– Отлично действует, товарищ лейтенант!
– Скажи своему командиру, пусть даст огоньку, как было условлено.
– Есть!
И вот над головами засвистели наши снаряды. Метко били артиллеристы! Вдруг огонь прекратился.
– В чем дело? – спрашиваю.
– Снаряды кончились… – вздохнул младший сержант.
Вскоре гитлеровцы снова зашевелились, начали перебегать от дерева к дереву, от валуна к валуну.
«Пока рано», – мысленно говорил я сам себе, прикидывая, какое расстояние разделяет нас.
Бывают критические минуты, которые заставляют человека вспомнить пройденный путь. И вот за мгновения перед ним пролетают годы, десятилетия. Для меня таким моментом была атака фашистов. Не сама схватка, тяжелая и кровопролитная, а те полторы сотни метров, которые отделяли нас и сокращались с каждой секундой. Я отчетливо вспомнил детство, годы учебы, службу на границе… И до того мне все это реально представлялось, словно наяву видел. Продолжалось это какие-то считанные секунды, а сколько теплых воспоминаний о прошлом впитали они в себя! Сколько сил мне прибавили!
«Вот теперь в самый раз!» – решил я, еще раз прикинув расстояние.
– Огонь!
Скороговоркой, захлебываясь, застрочили станковые и ручные пулеметы. Стрелки открыли залповый огонь из винтовок. Немцы нехли потери, но по инерции продолжали катиться на нас. Еще громче кричали их командиры: «Форвэртс! Шнелль!» (Вперед! Быстрее!)
– Гранаты к бою! – командую.
Заработала «карманная артиллерия». Немцы падали, сраженные осколками, корчились на земле раненые. Но лавина продолжала катиться на нас – фашисты решили навязать нам рукопашную схватку. Что скрывать, вначале жутко было отрываться от земли. Промелькнула даже мысль о смерти, но тут же забылась, не задев ни душу, ни сердце.
Я бежал, сжимая в правой руке автомат. Справа и слева от меня бежали пограничники. Воздух содрогался от их громового «ура». Я верил в каждого из них: не дрогнет, не отступит, сам погибнет, а товарища выручит.

Сохранённые записи
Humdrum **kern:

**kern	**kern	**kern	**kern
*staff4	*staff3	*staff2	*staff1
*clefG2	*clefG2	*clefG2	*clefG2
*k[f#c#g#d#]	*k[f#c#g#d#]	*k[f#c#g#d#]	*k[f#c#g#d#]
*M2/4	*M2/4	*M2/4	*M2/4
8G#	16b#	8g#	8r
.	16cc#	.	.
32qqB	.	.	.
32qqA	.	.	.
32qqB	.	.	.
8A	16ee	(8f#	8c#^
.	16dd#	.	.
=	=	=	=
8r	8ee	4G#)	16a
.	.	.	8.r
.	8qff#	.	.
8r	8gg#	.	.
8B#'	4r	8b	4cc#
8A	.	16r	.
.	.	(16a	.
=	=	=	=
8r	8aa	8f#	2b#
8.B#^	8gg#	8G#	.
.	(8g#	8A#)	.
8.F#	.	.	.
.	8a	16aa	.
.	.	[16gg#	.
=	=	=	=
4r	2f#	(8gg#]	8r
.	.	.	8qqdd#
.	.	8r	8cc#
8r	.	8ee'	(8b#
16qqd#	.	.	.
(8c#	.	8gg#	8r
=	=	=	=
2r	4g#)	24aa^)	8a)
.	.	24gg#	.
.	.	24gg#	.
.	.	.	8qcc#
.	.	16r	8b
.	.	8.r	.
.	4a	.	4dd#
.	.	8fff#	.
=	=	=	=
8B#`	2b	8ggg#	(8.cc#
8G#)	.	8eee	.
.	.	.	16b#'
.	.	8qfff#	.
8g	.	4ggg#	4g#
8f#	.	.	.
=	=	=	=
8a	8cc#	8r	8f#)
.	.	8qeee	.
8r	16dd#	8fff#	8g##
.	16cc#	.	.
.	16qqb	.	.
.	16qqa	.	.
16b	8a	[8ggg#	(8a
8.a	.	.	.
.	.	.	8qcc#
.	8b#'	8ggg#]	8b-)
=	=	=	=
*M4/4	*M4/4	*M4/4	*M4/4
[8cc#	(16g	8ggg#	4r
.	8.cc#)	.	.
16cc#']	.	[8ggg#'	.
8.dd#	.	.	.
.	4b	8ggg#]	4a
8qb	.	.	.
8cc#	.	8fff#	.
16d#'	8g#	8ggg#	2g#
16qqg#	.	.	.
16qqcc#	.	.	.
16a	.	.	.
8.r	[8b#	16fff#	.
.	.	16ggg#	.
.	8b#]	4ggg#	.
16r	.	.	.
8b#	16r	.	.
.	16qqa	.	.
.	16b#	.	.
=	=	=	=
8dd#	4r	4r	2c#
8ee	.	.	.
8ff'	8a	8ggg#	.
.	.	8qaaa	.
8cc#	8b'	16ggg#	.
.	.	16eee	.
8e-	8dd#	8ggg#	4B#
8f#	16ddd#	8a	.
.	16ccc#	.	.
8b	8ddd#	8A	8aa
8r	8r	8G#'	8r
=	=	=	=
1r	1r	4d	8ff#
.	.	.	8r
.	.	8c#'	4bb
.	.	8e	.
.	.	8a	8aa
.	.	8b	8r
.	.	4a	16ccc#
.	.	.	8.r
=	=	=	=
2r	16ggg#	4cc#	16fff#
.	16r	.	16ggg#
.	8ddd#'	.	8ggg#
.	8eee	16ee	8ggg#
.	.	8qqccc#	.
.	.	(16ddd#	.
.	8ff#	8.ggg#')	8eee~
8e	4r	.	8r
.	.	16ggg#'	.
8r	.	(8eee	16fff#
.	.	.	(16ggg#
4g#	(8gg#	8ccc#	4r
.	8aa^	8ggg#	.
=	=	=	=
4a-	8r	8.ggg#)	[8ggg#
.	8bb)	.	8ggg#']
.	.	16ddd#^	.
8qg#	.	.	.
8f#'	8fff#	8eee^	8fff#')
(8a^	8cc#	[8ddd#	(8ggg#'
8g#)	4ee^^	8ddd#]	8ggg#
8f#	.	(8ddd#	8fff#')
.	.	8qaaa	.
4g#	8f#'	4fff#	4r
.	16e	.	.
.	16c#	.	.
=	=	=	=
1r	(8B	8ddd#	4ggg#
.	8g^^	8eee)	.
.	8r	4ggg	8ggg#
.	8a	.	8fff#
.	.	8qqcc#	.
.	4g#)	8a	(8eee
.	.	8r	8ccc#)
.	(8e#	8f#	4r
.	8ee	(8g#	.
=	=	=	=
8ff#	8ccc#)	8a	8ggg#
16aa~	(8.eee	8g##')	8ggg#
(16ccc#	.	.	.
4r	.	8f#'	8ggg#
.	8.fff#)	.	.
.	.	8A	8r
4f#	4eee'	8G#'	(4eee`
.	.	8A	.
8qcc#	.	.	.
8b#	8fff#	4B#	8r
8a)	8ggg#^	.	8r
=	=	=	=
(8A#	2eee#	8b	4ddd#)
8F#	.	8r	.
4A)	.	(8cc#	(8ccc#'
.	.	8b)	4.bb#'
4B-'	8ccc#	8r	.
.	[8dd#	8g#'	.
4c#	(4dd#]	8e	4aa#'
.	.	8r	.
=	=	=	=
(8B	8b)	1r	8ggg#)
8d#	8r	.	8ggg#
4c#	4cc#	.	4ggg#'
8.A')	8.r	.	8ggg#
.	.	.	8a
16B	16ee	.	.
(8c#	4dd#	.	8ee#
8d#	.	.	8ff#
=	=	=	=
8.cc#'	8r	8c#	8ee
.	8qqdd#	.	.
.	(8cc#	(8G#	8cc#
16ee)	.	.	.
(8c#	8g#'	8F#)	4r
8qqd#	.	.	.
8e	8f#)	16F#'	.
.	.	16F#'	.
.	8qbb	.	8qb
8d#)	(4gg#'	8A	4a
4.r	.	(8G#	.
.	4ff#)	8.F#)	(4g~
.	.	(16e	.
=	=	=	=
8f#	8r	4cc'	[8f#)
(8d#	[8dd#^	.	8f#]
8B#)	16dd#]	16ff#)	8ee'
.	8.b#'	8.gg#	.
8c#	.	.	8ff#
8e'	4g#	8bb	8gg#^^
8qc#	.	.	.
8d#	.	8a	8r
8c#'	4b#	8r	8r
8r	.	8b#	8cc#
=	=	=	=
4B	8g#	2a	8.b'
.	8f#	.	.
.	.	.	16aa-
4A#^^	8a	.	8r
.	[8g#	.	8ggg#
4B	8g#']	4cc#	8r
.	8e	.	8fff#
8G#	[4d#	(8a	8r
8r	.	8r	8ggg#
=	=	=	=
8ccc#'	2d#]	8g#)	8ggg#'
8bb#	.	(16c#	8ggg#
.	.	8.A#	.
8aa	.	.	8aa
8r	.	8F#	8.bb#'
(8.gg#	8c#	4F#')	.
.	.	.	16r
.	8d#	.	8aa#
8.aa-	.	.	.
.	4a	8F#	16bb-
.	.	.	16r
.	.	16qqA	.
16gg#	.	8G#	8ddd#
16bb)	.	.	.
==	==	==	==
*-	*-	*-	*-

Задание 1:
Назовите всё, что рассказчик вспомнил в отрывке о бое с гитлеровцами за считанные секунды до схватки.
Задание 2:
Почему в отрывке о бое с гитлеровцами прекратился огонь артиллеристов?
Задание 3:
Продолжите отрывок о бое с гитлеровцами после его последнего предложения.
Записи здесь не понадобятся.

Ответ 1:
Детство, годы учебы, службу на границе.

Ответ 2:
Кончились снаряды.

Ответ 3:
Прямо передо мной вырос здоровенный детина. От жары и бега он вспотел. Светлые, словно бы вылинявшие, жиденькие волосы слиплись в сосульки. На мясистом, облупившемся на солнце носу висела мутная капля. Справа у солдата болтался ребристый металлический цилиндр – коробка с противогазом. На поясном ремне – каска. «Он, гад, даже не боится, что ему голову могут размозжить!» – зло подумал я и, ухватив автомат за ствол, так ударил немца прикладом, что даже рукам стало больно.
Верзила вскрикнул и мешком свалился на землю.
Это был первый гитлеровский солдат, убитый мною в рукопашной схватке, тоже первой в моей жизни.
Ставя роте боевую задачу, подполковник Никитюк сказал:
– Может быть, кто-то из вас погибнет. – Он помолчал немного и со вздохом добавил: – Наверняка погибнет – на войне как на войне. Но до этого от руки каждого из вас должны погибнуть несколько врагов. Иной арифметики я не признаю и вам не советую знать другую.
«Один на моем счету уже есть, товарищ подполковник!»
Бой продолжался. Краем глаза я увидел, как фашист, схватив автомат за откидную скобу (у него, видимо, кончились патроны), занес его над собой, чтобы с силой обрушить на голову пограничника М. Галимова, увлекшегося схваткой. Даю короткую очередь. Гитлеровский солдат неестественно быстро обернулся и, так и не успев опустить рук с автоматом, упал плашмя. Пограничник Галимов, которому грозила смертельная опасность, даже не заметил, что произошло у него за спиной.
«Второй!» – мысленно отметил я в памяти.
Бой распался на десятки схваток. Казалось, об управлении им не могло быть и речи. Дикие вопли, крики, стон, брань, лязг оружия – все перемешалось, как перемешались люди. В ход шли штык и приклад, кинжал и выстрел в упор, кулаки и зубы…
До взвода фашистов, прикрываясь кустарником и отдельными деревьями, бегом направлялись к месту схватки. Я послал связного к младшему политруку Можаеву, находившемуся вместе с отделением Ф. Д. Помозкова на правом фланге и приказал отсечь этих гитлеровцев огнем станкового пулемета. Можаев и Помозков блестяще справились с задачей.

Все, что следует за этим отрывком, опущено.